Note: Some authorities have expressed concern about a 60-day
course of ciprofloxacin or doxycycline for pregnant women and children since
both are contraindicated in pediatric patients and pregnancy. The
recommendation is made based on perceived risk/benefit. However, it appears
that an acceptable alternative would be to use amoxicillin (500 mg tid for
adults) for the majority of the 60-day course once the patient has shown
clinical improvement.
Inhalation anthrax (MMWR October 26, 2001;50:909)
| Patient Category | IV Therapy*** | Long-Term Therapy**** |
| Adult* | Doxy 100 mg IV q12h plus 1 or 2 other antibiotics** Cipro 400 mg IV q12h plus 1 or 2 other antibiotics** | Switch to po therapy when clinically appropriate Cipro 500 mg bid or doxy 100 mg bid to complete 60 days |
| Children | Cipro 10-15 mg IV q12hDoxy >8 yrs >45 kg: 100 mg IV q12h 8 yrs <45 kg or <8 yrs: 2.2 mg/kg q12hPlus 1 or 2 other antibiotics** | Switch to oral antibiotic when clinically appropriate Cipro 10-15 mg/kg q12h or doxy (same dose regimen) to complete 60 days |
* Pregnant women and immunocompromised patients should receive the same
therapy.
** Other antibiotics that are active in vitro against the current strain:
ampicillin,
penicillin, clindamycin, clarithromycin, imipenem, vancomycin, rifampin,
chloramphenicol.
*** Consider steroids with severe edema or meningitis.
**** One drug may be used when patient has stabilized.
Note: Once patients have stabilized clinically, the IV treatment
may be switched to oral and monotherapy may be used to complete the 60-day
course.
60-day course: The recommendation for a 60-day course is based
largely on the experience in the primate model of inhalation anthrax:
challenge followed by antibiotics for 30 days was followed by late relapse,
but treatment for 60 days was protective (Friedlander A, et al.

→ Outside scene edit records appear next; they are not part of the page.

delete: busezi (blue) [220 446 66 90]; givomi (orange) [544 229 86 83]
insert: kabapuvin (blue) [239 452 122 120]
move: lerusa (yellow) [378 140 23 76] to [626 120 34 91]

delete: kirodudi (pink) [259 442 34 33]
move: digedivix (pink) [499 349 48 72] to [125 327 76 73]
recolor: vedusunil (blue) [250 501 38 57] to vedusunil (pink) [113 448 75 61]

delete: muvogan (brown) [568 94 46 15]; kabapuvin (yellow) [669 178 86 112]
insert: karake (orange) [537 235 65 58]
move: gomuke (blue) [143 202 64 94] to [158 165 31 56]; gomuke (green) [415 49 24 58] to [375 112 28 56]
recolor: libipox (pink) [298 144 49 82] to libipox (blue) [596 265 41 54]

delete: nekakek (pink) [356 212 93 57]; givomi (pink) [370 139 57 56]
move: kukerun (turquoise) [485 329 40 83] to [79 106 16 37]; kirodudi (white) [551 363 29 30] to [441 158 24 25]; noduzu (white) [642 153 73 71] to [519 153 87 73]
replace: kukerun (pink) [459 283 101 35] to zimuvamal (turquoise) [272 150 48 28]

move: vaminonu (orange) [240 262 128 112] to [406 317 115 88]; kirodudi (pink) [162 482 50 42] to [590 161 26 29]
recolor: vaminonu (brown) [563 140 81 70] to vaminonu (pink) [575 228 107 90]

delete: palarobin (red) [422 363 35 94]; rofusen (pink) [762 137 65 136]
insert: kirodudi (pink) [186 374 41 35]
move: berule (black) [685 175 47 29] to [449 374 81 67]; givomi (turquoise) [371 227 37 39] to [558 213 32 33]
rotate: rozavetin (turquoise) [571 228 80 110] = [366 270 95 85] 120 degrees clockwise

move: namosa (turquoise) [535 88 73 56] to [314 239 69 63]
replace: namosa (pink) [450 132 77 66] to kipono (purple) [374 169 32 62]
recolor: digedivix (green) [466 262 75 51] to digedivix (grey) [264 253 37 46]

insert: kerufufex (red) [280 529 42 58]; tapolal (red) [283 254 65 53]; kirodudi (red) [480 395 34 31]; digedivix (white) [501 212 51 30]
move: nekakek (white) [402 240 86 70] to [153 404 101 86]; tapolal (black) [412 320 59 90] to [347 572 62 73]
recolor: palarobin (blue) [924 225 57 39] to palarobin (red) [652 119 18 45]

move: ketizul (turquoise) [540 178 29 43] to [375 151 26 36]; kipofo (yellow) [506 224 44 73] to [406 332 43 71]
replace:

JID
1993;167:1239; Inglesby T, et al. JAMA 1999;281:1735). The presumption is
that spores persist in vivo and then convert to the vegetative form with
replication and toxin production once suppressive antibiotic therapy is
discontinued.
Costs of oral therapy: Adults, 60-day course, AWP*
· Ciprofloxacin 500 mg po bid - $540
· Doxycycline 100 mg po bid - $24
* Prices are approximate and will vary by purchasing deals, pharmacy charges,
and
other nuances that none of us understand.
Vaccine: ACIP is currently in the process of revising anthrax vaccine guidelines.